[チェンナイ(インド) 2日 ロイター] - インド南部のタミルナド州で100年以上ぶりとされる豪雨が発生し、州都チェンナイでは数千人の住民が避難し、工場が一時閉鎖されたほか、空港機能がまひするなどの事態となっている。
民間気象予報会社のスカイメットによると、チェンナイでは24時間以内の降水量が例年の12月1カ月分の2倍に達したという。気象専門家によると、豪雨の原因は北東の季節風。チェンナイには他の都市と同じく、適切な排水機能が準備されていない。

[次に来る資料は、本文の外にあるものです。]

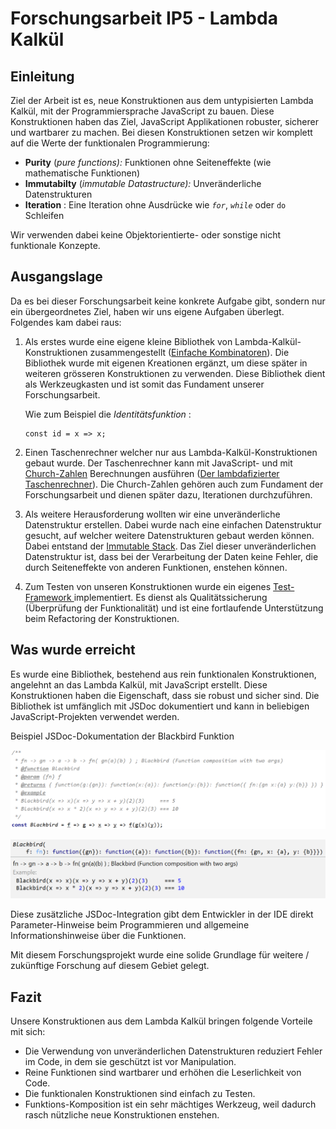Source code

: # Forschungsarbeit IP5 - Lambda Kalkül

## Einleitung

Ziel der Arbeit ist es, neue Konstruktionen aus dem untypisierten Lambda Kalkül, mit der Programmiersprache JavaScript zu bauen. Diese Konstruktionen haben das Ziel, JavaScript Applikationen robuster, sicherer und wartbarer zu machen. Bei diesen Konstruktionen setzen wir komplett auf die Werte der funktionalen Programmierung:

* **Purity** \(_pure functions\):_   Funktionen ohne Seiteneffekte \(wie mathematische Funktionen\)
* **Immutabilty** \(_immutable Datastructure\):_  Unveränderliche Datenstrukturen
* **Iteration** : Eine Iteration ohne Ausdrücke wie _`for`_, _`while`_ oder `do` Schleifen

Wir verwenden dabei keine Objektorientierte- oder sonstige nicht funktionale Konzepte.

## Ausgangslage

Da es bei dieser Forschungsarbeit keine konkrete Aufgabe gibt, sondern nur ein übergeordnetes Ziel, haben wir uns eigene Aufgaben überlegt. Folgendes kam dabei raus:

1. Als erstes wurde eine eigene kleine Bibliothek von Lambda-Kalkül-Konstruktionen zusammengestellt \([Einfache Kombinatoren](einfache-kombinatoren.md)\). Die Bibliothek wurde mit eigenen Kreationen ergänzt, um diese später in weiteren grösseren Konstruktionen zu verwenden. Diese Bibliothek dient als Werkzeugkasten und ist somit das Fundament unserer Forschungsarbeit.  


   Wie zum Beispiel die _Identitätsfunktion_ :

   ```text
   const id = x => x;
   ```

2. Einen Taschenrechner welcher nur aus Lambda-Kalkül-Konstruktionen gebaut wurde. Der Taschenrechner kann mit JavaScript- und mit [Church-Zahlen](church-encodings-zahlen-und-boolesche-werte.md#church-zahlen) Berechnungen ausführen       \([Der lambdafizierter Taschenrechner](der-lambdafizierter-taschenrechner.md)\). Die Church-Zahlen gehören auch zum Fundament der Forschungsarbeit und dienen später dazu, Iterationen durchzuführen. 
3. Als weitere Herausforderung wollten wir eine unveränderliche Datenstruktur erstellen. Dabei wurde nach eine einfachen Datenstruktur  gesucht, auf welcher  weitere Datenstrukturen gebaut werden können. Dabei entstand der [Immutable Stack](immutable-stack.md). Das Ziel dieser unveränderlichen Datenstruktur ist, dass bei der Verarbeitung der Daten keine Fehler, die durch Seiteneffekte von anderen Funktionen, enstehen können. 
4. Zum Testen von unseren Konstruktionen wurde ein eigenes [Test-Framework ](test-framework.md)implementiert. Es dienst als  Qualitätssicherung \(Überprüfung der Funktionalität\) und ist eine fortlaufende Unterstützung beim Refactoring der Konstruktionen.

## Was wurde erreicht

Es wurde eine Bibliothek, bestehend aus rein funktionalen Konstruktionen, angelehnt an das Lambda Kalkül, mit JavaScript erstellt. Diese Konstruktionen haben die Eigenschaft, dass sie robust und sicher sind. Die Bibliothek ist umfänglich mit JSDoc dokumentiert und kann in beliebigen JavaScript-Projekten verwendet werden.

Beispiel JSDoc-Dokumentation der Blackbird Funktion

![JSDoc f&#xFC;r Blackbird](../.gitbook/assets/blackbird.PNG)

![IDE-Dokumentation](../.gitbook/assets/blackbirddokuhelp.PNG)

Diese zusätzliche JSDoc-Integration gibt dem Entwickler in der IDE direkt Parameter-Hinweise beim Programmieren und allgemeine Informationshinweise über die Funktionen.

Mit diesem Forschungsprojekt wurde eine solide Grundlage für weitere / zukünftige Forschung auf diesem Gebiet gelegt. 

## Fazit

Unsere Konstruktionen aus dem Lambda Kalkül bringen folgende Vorteile mit sich:

* Die Verwendung von unveränderlichen Datenstrukturen reduziert Fehler im Code, in dem sie geschützt ist vor Manipulation.
* Reine Funktionen sind wartbarer und erhöhen die Leserlichkeit von Code.
* Die funktionalen Konstruktionen sind einfach zu Testen.
* Funktions-Komposition ist ein sehr mächtiges Werkzeug, weil dadurch rasch nützliche neue Konstruktionen enstehen.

同国第4位の主要都市であるチェンナイは、自動車工場や情報技術(IT)業界のハブとなっている。自動車メーカーでは米フォードF.Nや独BMWBMWG.DE、情報技術(IT)大手ではインドのインフォシスINFY.NS、タタ・コンサルタンシー・サービシズ(TCS)TCS.NSや米コグニザント・テクノロジー・ソリューションズCTSH.Oなどが拠点を置く。
チェンナイ周辺は自動車メーカーが集積していることから「インドのデトロイト」として知られ、複数の工場が1カ月未満で2度目の一時閉鎖に追い込まれた。
フォード、ダイムラーDAIGn.DE、日産自動車などは2日、従業員に自宅待機を命じた。
ルノー・日産インディアRENA.PA7201.Tの広報担当者は、工場にダメージはなく、状況が改善すれば操業を再開するとの方針を示した。
郊外にある数千の工場は浸水被害により操業停止を余儀なくされ、電力供給に支障が出ている。停電は今後1日は続く見通し。
当局によると、チェンナイ国際空港では少なくとも滑走路1本が水没し、現地時間2日朝時点で約25便が欠航となった。
国家防災委員会の幹部、アヌラグ・グプタ氏は「救助活動は開始したが、水没した空港や主要幹線道路の復旧が最大の課題だ」と述べた。